When painting any exterior surface, it’s important to make certain of a few things:
- The surface is properly prepped – cleaned and free of any dirt, debris, and mildew.
- Pressure or hand wash the surface and allow it to dry completely
- Remove any loose paint
- Sand anywhere it’s required (glossy surfaces and bare wood, to give the paint something to stick to)
- Make sure after sanding that the surface is dusted. Any leftover dust can interfere with the new paint.
If your exterior is in need of any repairs, the repairs must be completed before painting. It’s important to replace things like dried out or damaged caulk. Cracks or holes in the surface should be filled as well. This way, the paint has an even, undamaged surface to adhere to. Without repairing these situations, the damage can get worse and be harder to repair. Typical surfaces that can be painted include: wood, siding, and masonry.
Wood is fairly standard to paint. Prep the surface carefully, ensuring that the surface is clean, undamaged, and free of loose paint and debris, and paint away!
Siding – aluminum siding and vinyl siding can both be painted.

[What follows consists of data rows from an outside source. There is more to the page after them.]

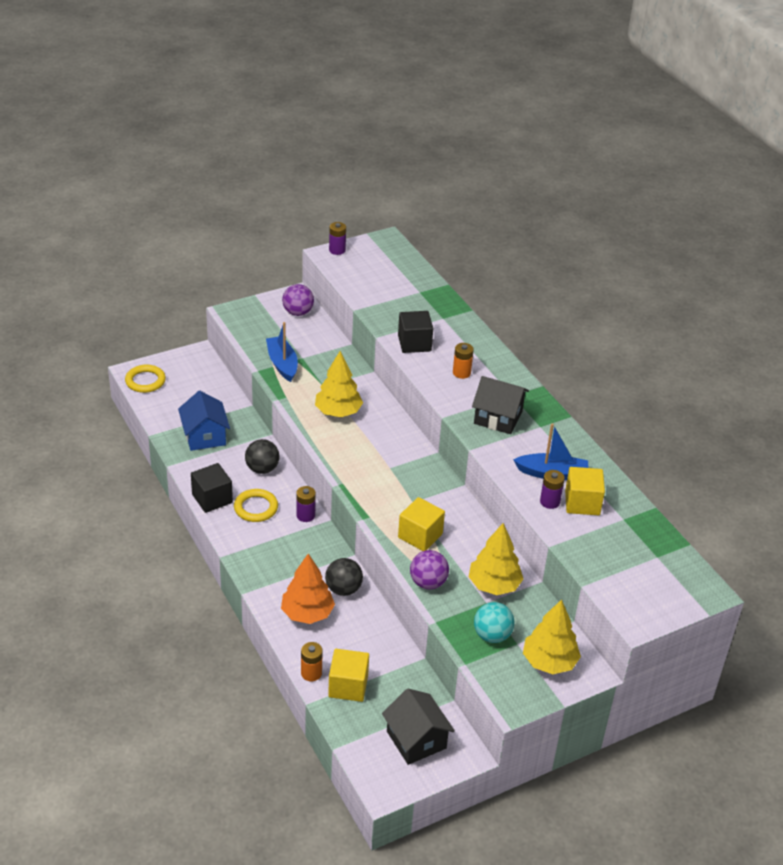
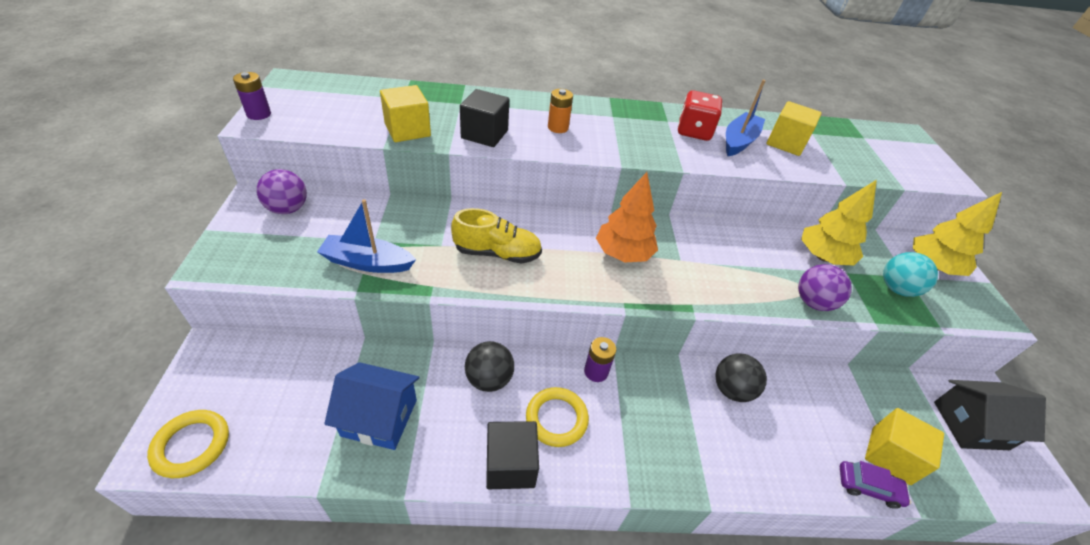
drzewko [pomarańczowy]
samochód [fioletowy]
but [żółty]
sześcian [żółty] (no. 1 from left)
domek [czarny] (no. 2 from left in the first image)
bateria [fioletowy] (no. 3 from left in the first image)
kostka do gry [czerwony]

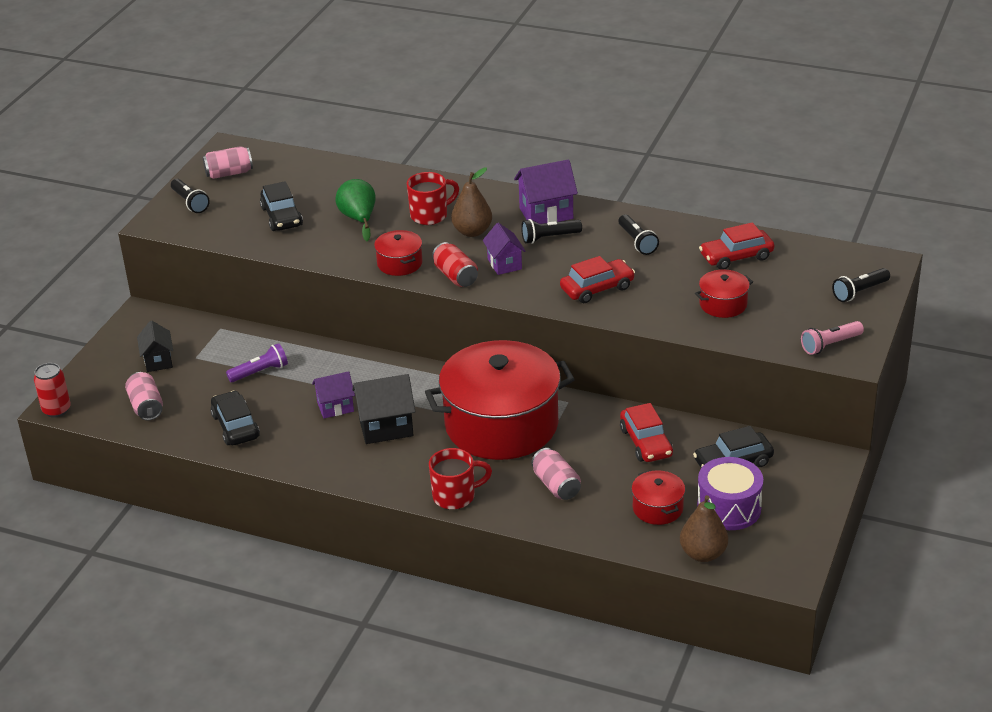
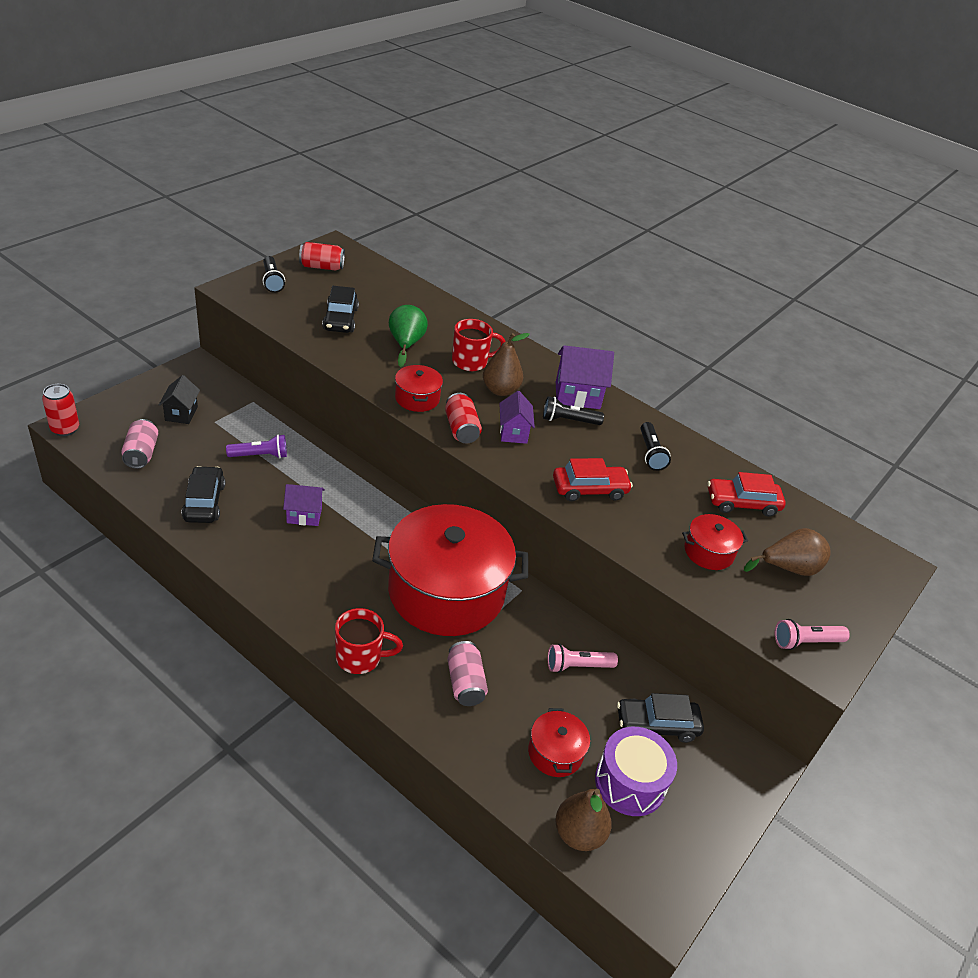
puszka [czerwony] (no. 2 from left)
domek [czarny] (no. 2 from left in the first image)
latarka [różowy] (no. 1 from left)
latarka [czarny] (no. 4 from left in the first image)
gruszka [brązowy] (no. 3 from left)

Vinyl is probably the easiest of all surfaces to paint, as all it tends to require is a good cleaning. Use a high quality acrylic latex-based paint, not an oil based paint. Don’t scrape or sand the surface, as you may damage the siding.
Aluminum siding is a bit trickier. When the bare metal is exposed, it begins to oxidize, so it’s important to remove any built up oxidation with steel wool before painting. If there is exposed metal, it’s important to prime the surface in order to prevent additional oxidation. When priming and painting, it’s best to use acrylic latex-based paints. These adhere evenly, and mimic the original texture of the siding, be it smooth or textured.
Masonry – brick, stucco, and concrete block are all paintable surfaces.
The key with masonry is age. Young masonry may retain moisture from its original mixing, or have higher levels of alkalinity. These both create challenges when painting, as it’s important to always have a dry surface with a lower alkaline level. Time and natural weathering will take care of both of these issues, but if the surface must be painted right away, use an alkaline-resistant primer/sealer. Then paint the surface with acrylic latex-based paints.
Older masonry has efflorescence to contend with. Make sure any efflorescence is removed, and the areas where it tends to accumulate is sealed in order to prevent any more from building up.